**Article:**
★ ★ ★ ★ ★

Microsoft received the largest fine imposed by the CNIL this year because it failed to provide users of its Bing search engine with a sufficient way to decline cookies. “There was no button allowing to refuse the deposit of cookies as easily as accepting it”, the regulator observed.

According to the French authority, investigations revealed that “when users visited this site, cookies were deposited on their terminal without their consent, while these cookies were used, among others, for advertising purposes”.

Not the first, not the last

The CNIL stated that the sanction was warranted due to the company indirectly producing advertising profits from data obtained via cookies, which are small files that monitor web activity.

The organization has been given three months to fix the problem, with a maximum fine of €60,000 euros for every day overdue.

The CNIL frequently audits sites that fail to meet cookie guidelines set by the GDPR. The regulator fined Google and Facebook €150 million and €60 million, respectively, for similar violations last year.

★ ★ ★ ★ ★

Items in a dataset:
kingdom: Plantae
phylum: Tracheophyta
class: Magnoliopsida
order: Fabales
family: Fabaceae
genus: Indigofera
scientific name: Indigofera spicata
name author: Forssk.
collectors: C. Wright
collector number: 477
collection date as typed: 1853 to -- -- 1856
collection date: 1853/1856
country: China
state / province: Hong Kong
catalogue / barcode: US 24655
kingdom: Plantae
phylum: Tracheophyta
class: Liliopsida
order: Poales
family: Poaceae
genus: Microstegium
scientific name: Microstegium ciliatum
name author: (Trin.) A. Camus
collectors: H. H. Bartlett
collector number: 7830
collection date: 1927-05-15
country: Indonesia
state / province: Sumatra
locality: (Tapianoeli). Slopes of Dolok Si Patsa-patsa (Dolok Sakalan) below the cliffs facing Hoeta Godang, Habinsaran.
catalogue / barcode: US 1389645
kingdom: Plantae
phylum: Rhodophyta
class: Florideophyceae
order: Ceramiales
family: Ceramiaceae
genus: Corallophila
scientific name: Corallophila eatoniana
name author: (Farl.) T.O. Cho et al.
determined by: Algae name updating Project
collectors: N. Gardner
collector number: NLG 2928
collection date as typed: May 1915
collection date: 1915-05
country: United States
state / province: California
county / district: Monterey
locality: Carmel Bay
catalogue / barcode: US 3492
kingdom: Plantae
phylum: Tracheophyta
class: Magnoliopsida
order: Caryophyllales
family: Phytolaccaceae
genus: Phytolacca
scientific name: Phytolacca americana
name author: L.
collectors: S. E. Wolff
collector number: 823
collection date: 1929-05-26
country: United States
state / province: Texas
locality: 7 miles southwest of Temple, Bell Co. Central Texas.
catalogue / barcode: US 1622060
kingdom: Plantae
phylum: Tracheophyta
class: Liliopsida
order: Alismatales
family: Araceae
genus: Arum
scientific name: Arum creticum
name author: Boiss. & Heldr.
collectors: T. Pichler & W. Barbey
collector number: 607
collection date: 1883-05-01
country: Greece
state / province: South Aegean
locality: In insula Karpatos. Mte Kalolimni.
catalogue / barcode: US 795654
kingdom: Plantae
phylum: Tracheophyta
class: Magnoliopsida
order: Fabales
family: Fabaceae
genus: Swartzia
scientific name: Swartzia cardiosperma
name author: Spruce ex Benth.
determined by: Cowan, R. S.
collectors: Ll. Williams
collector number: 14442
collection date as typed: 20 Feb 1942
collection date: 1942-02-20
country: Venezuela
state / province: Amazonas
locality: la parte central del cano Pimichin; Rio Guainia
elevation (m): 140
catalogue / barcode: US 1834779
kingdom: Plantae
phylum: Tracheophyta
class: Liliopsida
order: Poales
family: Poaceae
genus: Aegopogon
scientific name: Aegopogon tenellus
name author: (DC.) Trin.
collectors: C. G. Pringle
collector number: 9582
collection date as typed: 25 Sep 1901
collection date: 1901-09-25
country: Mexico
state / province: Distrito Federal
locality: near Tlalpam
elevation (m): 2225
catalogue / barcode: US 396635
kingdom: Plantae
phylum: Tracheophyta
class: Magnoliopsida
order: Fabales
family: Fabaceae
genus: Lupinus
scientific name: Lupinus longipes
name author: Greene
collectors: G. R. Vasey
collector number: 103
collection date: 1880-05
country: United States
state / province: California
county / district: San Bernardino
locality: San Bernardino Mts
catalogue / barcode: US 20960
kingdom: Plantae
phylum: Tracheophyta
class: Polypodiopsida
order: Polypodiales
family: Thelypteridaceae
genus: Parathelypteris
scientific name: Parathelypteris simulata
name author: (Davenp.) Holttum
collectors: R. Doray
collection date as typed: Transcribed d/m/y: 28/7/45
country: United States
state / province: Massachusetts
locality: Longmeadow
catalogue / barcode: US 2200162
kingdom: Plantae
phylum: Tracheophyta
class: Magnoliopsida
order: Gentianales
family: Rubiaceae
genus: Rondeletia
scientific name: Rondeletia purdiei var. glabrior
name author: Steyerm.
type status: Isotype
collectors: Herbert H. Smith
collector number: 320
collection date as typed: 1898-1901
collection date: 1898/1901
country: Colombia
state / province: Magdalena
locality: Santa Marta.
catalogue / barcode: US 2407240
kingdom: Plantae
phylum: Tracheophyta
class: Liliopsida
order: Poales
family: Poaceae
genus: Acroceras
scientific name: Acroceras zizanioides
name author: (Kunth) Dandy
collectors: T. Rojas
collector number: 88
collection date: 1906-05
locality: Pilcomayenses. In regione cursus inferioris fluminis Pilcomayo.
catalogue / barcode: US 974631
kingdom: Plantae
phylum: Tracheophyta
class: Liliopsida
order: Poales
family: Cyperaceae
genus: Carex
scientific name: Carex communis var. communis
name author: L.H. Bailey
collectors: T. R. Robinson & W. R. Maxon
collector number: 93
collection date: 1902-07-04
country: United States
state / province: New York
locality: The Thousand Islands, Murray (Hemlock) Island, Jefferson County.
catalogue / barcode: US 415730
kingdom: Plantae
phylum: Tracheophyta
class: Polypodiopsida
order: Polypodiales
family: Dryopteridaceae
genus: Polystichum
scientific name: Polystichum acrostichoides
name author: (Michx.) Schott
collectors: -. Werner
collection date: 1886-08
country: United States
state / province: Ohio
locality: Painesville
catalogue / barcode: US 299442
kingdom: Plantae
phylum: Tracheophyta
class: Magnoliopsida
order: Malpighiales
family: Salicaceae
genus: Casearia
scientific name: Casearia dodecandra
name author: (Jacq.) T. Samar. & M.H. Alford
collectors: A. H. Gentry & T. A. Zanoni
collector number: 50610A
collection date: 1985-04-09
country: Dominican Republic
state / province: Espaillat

★ ★ ★ ★ ★

**Required actions:**
A: According to the article about the CNIL's fine against Microsoft, how long does the company have to fix the problem?
B: Continue the article about the CNIL's cookie fine against Microsoft from its last sentence.

**Answers per task:**
A: Three months.

B:
Risky cookies

When someone visits a website and accepts cookies, small files are stored on their computer, allowing web browsers to track their activity.

Cookies are extremely useful to internet platforms that personalize advertisements, which is the major source of revenue for giants like Facebook and Google. However, privacy activists have long resisted the practice.

Ever since the European Union implemented the GDPR in 2018, internet companies have faced stricter laws requiring them to properly obtain consent from users before deploying cookies.